I moved up a little tonight for heavy chest, but not much since I was pretty sick yesterday

Flat Bench
135 x 10 warm up
205 x 4
205 x 4
210 x 3 and needed assistance on the 4th
205 x 3 and needed assistance on the 4th
185 x 7 

Incline bench press

165 x 7
165 x 7
175 x 5

Flat dumbell butterfly

40 x 10
55 x 9
55 x 8


Back

I started the free weights tonight, or atleast 1 exercise.

One-Arm Dumbbell Rows, Haven't done these in several years.  So I started with only 55 lbs and stayed at that for form.

55 x 10 x 3 sets


Seated pully rows

42.5 with very good form x 10 x 3 sets


The last exercise I did was a machine also regretably

It helped me the most though, I could feel it very good in my lats.

## What to produce
Copy out the chest and back workout log word for word, in its entirety.

## Data block
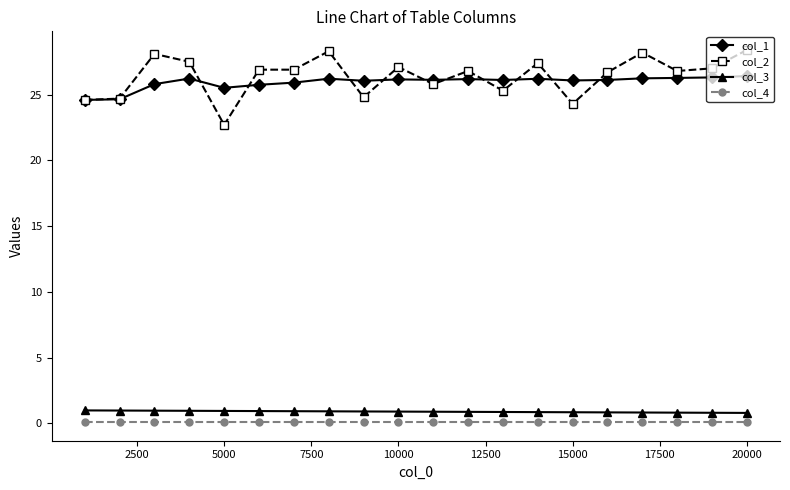

What is the sum of all col_2 values?

528.3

## Response to this task
I moved up a little tonight for heavy chest, but not much since I was pretty sick yesterday

Flat Bench
135 x 10 warm up
205 x 4
205 x 4
210 x 3 and needed assistance on the 4th
205 x 3 and needed assistance on the 4th
185 x 7 

Incline bench press

165 x 7
165 x 7
175 x 5

Flat dumbell butterfly

40 x 10
55 x 9
55 x 8


Back

I started the free weights tonight, or atleast 1 exercise.

One-Arm Dumbbell Rows, Haven't done these in several years.  So I started with only 55 lbs and stayed at that for form.

55 x 10 x 3 sets


Seated pully rows

42.5 with very good form x 10 x 3 sets


The last exercise I did was a machine also regretably

It helped me the most though, I could feel it very good in my lats.